▼
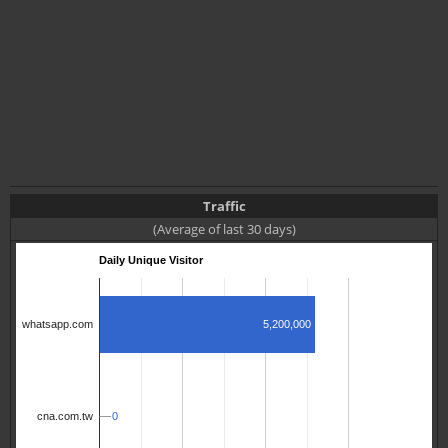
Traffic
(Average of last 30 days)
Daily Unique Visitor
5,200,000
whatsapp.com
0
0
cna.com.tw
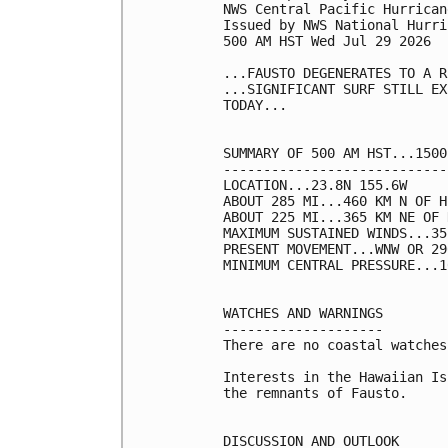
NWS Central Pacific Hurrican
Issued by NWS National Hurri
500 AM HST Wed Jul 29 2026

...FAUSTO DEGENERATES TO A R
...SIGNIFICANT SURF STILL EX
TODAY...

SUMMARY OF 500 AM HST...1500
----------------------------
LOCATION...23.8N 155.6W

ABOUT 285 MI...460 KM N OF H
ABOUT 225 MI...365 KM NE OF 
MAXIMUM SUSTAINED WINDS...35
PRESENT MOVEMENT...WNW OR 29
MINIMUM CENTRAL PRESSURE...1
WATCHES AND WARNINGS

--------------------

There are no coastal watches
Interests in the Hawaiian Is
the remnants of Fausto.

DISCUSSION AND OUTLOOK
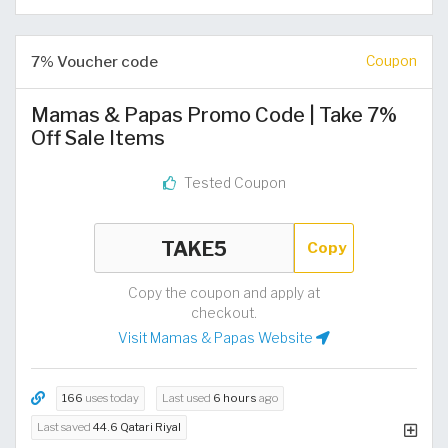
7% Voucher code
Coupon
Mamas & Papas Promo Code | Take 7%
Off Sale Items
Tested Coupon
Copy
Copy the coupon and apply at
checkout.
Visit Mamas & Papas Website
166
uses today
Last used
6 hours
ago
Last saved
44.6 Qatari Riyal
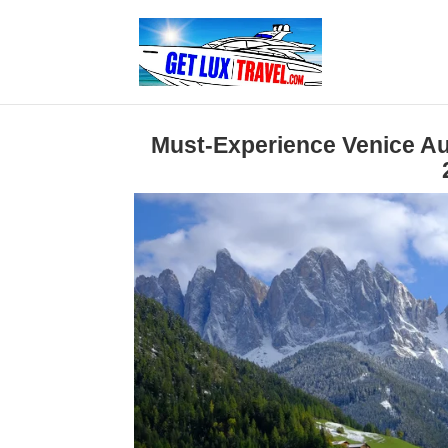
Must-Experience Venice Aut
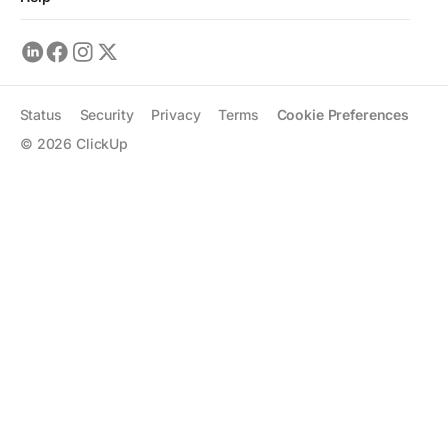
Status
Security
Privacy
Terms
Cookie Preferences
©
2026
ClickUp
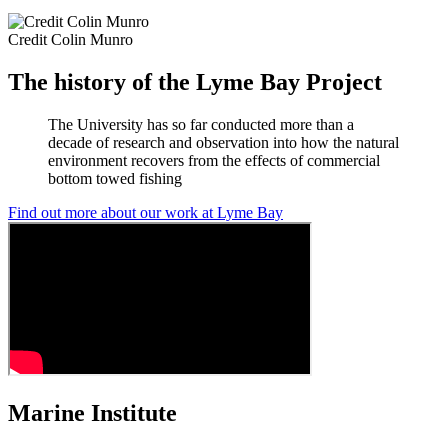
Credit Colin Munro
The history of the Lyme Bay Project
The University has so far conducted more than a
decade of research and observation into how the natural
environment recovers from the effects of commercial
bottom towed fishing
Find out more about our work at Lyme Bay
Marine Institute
▲
:: What needs to be done ::
Select every line in the records above that contains the string "Mamas", matching case exactly.

:: Reply to the exercise ::
Mamas & Papas Promo Code | Take 7%
Visit Mamas & Papas Website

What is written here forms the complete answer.